Situation: You choose supplements with the term "all natural" on the label.

You Think: They must be healthier and safer.

The Truth: “Unlike the term organic, ‘all natural’ is not an official term that is regulated by the federal government and does not offer any guarantee as to the product's safety,” explains toxicology expert Lori Bestervelt, PhD, chief technical officer and senior vice president at NSF International, a public health and safety organization that tests and certifies consumer products, including dietary supplements.

Situation: You try to find vitamins with the terms “pharmaceutical strength” or “pharmaceutical grade” on the bottle.

You Think: This means they’re more potent and therefore, more effective.

The Truth: This is another term to watch out for, notes Bestervelt. “There’s no such thing as ‘pharmaceutical strength’ or grade for dietary supplements,” she explains. In other words, if you see these terms on labels, don’t take them too seriously.

Situation: You keep all of your supplements in the same place in your kitchen.

You Think: They’re all in closed bottles, so it doesn’t make a difference where I store them.

The Truth: Some supplements like flax oil, fish oil and probiotics need to be kept in the fridge to maintain their quality and shelf life.
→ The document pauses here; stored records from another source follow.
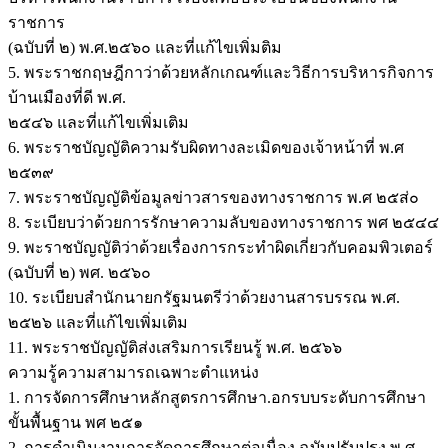
ราชการ
(ฉบับที่ ๒) พ.ศ.๒๕๖๐ และที่แก้ไขเพิ่มติม
5. พระราชกฤษฎีกาว่าด้วยหลักเกณฑ์และวิธีการบริหารกิจการ
บ้านเมืองที่ดี พ.ศ.
๒๕๔๖ และที่แก้ไขเพิ่มเติม
6. พระราชบัญญัติความรับผิดทางละเมิดของเจ้าหน้าที่ พ.ศ
๒๕๓๙
7. พระราชบัญญัติข้อมูลข่าวสารของทางราชการ พ.ศ ๒๕ส่๐
8. ระเบียบว่าด้วยการรักษาความลับของทางราชการ พศ ๒๕๔๔
9. พะราชบัญญัติว่าด้วยเรื่องการกระทำผิดเกี่ยวกับคอมพิวเตอร์
(ฉบับที่ ๒) พศ. ๒๕๖๐
10. ระเบียบสำนักนายกรัฐมนตรีว่าด้วยงานสารบรรณ พ.ศ.
๒๕๒๖ และที่แก้ไขเพิ่มเติม
11. พระราชบัญญัติส่งเสริมการเรียนรู้ พ.ศ. ๒๕๖๖
ความรู้ความสามารถเฉพาะตำแหน่ง
1. การจัดการศึกษาหลักสูตรการศึกษา.อกรบบระดับการศึกษา
ขั้นพื้นฐาน พศ ๒๕๑
2. การดำเนินงานการจัดการศึกษาต่อเนื่อง ฉบับปรับปรุง พ.ศ.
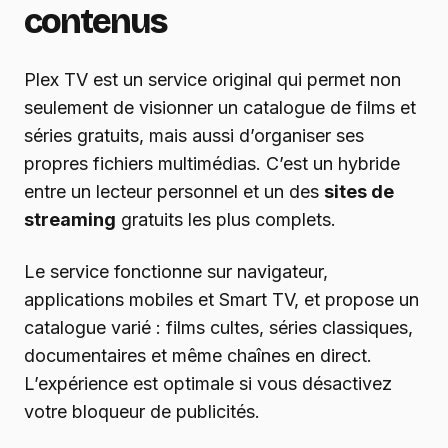
contenus
Plex TV est un service original qui permet non
seulement de visionner un catalogue de films et
séries gratuits, mais aussi d’organiser ses
propres fichiers multimédias. C’est un hybride
entre un lecteur personnel et un des
sites de
streaming
gratuits les plus complets.
Le service fonctionne sur navigateur,
applications mobiles et Smart TV, et propose un
catalogue varié : films cultes, séries classiques,
documentaires et même chaînes en direct.
L’expérience est optimale si vous désactivez
votre bloqueur de publicités.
They can actually become rancid faster if kept elsewhere. Most vitamins will do fine stored in a dry, dark place with a steady temperature, such as a drawer, according to Jeanette Bronée, a certified holistic health coach and founder of the wellness center Path for Life. But you should never store vitamins on top of microwaves or fridges, as those locations typically give off heat and may reduce the effectiveness of your vitamins. The bathroom medicine cabinet is also a place to avoid because of the moisture levels, notes Dopart.